> _Assignment_:
Repeat every record below exactly, but leave out any pictures.

> _Dataset_:

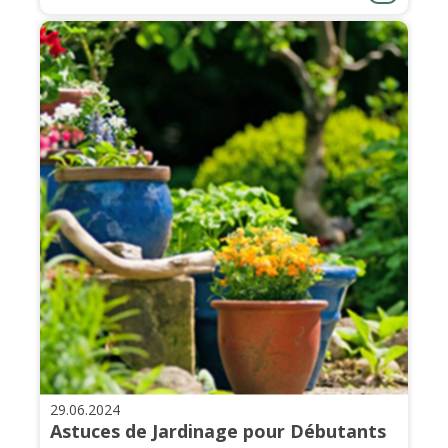
29.06.2024
Astuces de Jardinage pour Débutants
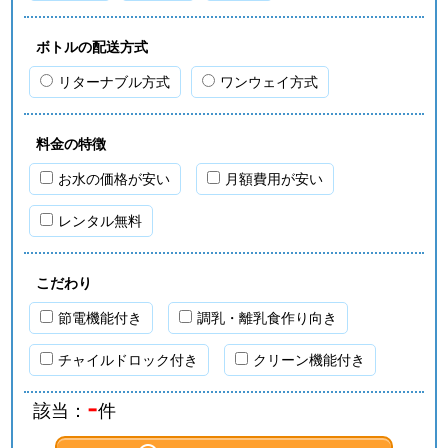
ボトルの配送方式
リターナブル方式
ワンウェイ方式
料金の特徴
お水の価格が安い
月額費用が安い
レンタル無料
こだわり
節電機能付き
調乳・離乳食作り向き
チャイルドロック付き
クリーン機能付き
-
該当：
件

> _Output for this task_:
29.06.2024
Astuces de Jardinage pour Débutants
ボトルの配送方式
リターナブル方式
ワンウェイ方式
料金の特徴
お水の価格が安い
月額費用が安い
レンタル無料
こだわり
節電機能付き
調乳・離乳食作り向き
チャイルドロック付き
クリーン機能付き
-
該当：
件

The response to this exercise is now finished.